Aufgeschoben, nicht aufgehoben: Johann Wadephul setzt auf Dialog mit China
Außenminister Johann Wadephul hat die Verschiebung seiner Reise nach China zum Anlass genommen, die Bedeutung eines fairen Handels mit der Volksrepublik zu betonen. Besonders im Bereich der seltenen Erden und Chips sieht der CDU-Politiker Chancen für eine partnerschaftliche Zusammenarbeit. Europa soll sich breiter aufzustellen, um Risiken zu minimieren, dabei aber gleichzeitig auf offene Handelsbeziehungen mit China setzen. Auch in Peking hoffe man auf den Fortbestand einer konstruktiven Partnerschaft.

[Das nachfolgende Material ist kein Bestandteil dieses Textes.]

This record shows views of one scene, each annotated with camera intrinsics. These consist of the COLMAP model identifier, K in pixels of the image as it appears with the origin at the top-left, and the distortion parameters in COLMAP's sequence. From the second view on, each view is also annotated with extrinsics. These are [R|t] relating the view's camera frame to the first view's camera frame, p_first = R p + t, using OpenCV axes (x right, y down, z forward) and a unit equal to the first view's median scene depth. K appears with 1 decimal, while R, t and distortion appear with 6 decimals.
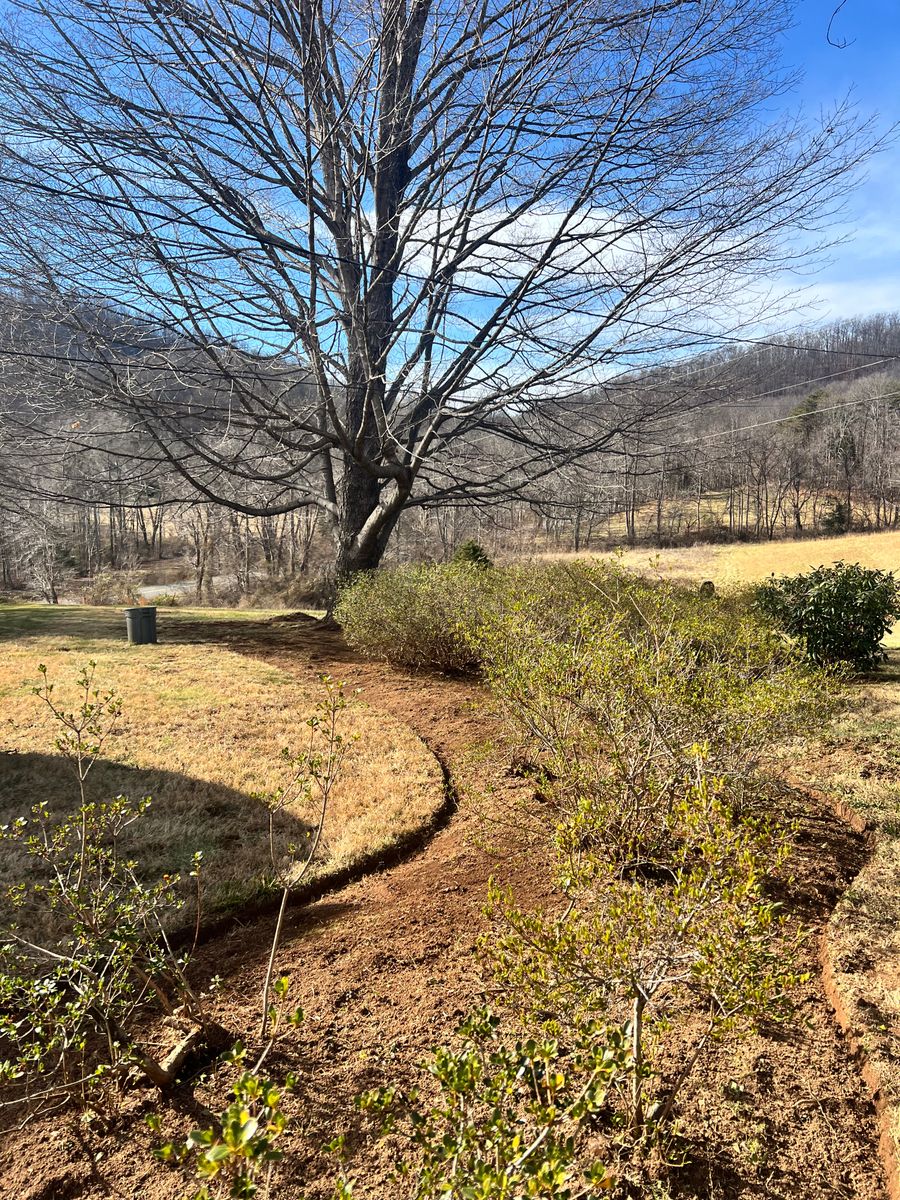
lens RADIAL K [[940.3, 0, 450.0], [0, 940.3, 600.0], [0, 0, 1]] dist [0.069501, -0.162049]
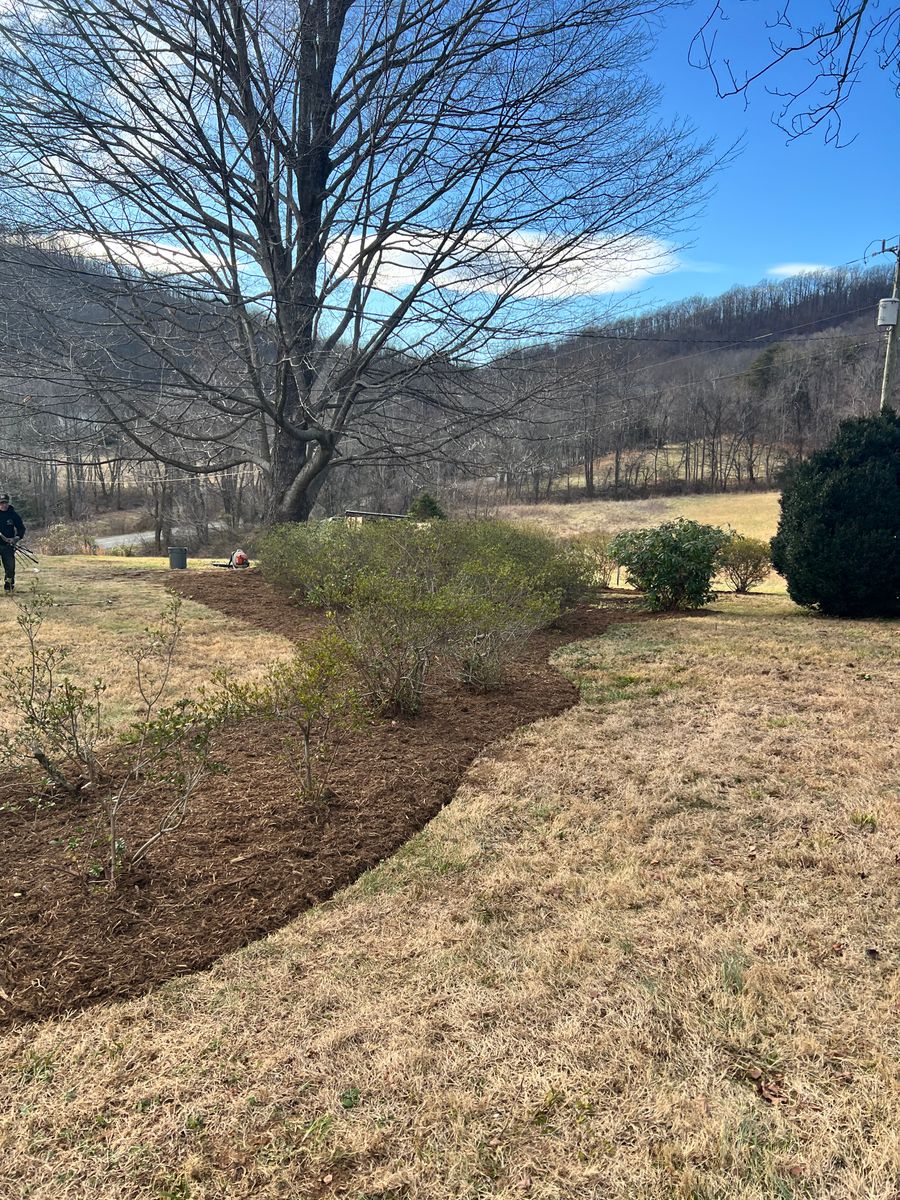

Die Absage der China-Reise bezeichnete Wadephul in der momentanen Lage als korrekt. Ziel bleibe es, die guten Beziehungen zur Volksrepublik weiterzuführen. Ein baldiges Telefongespräch mit seinem chinesischen Amtskollegen sei geplant, um die Reise zu einem späteren Zeitpunkt nachzuholen.
Die kurzfristige Verschiebung der Reise war durch fehlende Terminbestätigungen seitens der chinesischen Regierung verursacht worden. Lediglich ein Treffen mit Außenminister Wang Yi war durch Peking zugesagt worden, woraufhin die chinesische Regierung mehr Respekt einforderte.
In Brüssel nutzte Wadephul die Gelegenheit, sich mit EU-Kommissionspräsidentin Ursula von der Leyen und EU-Handelskommissar Maroš Šefčovič auszutauschen. Eine Delegation aus China wird noch in dieser Woche zu Handelsgesprächen in Brüssel erwartet.